Work to complete: Take the data that follows and retype it word for word.

═════ Input material ═════

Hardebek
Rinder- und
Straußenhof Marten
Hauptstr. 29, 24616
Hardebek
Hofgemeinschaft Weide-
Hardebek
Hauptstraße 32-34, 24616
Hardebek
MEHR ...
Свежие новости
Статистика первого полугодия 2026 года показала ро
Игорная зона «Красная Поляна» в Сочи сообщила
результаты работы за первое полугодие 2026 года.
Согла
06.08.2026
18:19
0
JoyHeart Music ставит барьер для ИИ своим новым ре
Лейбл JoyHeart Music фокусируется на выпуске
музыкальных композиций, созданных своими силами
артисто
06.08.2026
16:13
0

═════

Answer box:
Hardebek
Rinder- und
Straußenhof Marten
Hauptstr. 29, 24616
Hardebek
Hofgemeinschaft Weide-
Hardebek
Hauptstraße 32-34, 24616
Hardebek
MEHR ...
Свежие новости
Статистика первого полугодия 2026 года показала ро
Игорная зона «Красная Поляна» в Сочи сообщила
результаты работы за первое полугодие 2026 года.
Согла
06.08.2026
18:19
0
JoyHeart Music ставит барьер для ИИ своим новым ре
Лейбл JoyHeart Music фокусируется на выпуске
музыкальных композиций, созданных своими силами
артисто
06.08.2026
16:13
0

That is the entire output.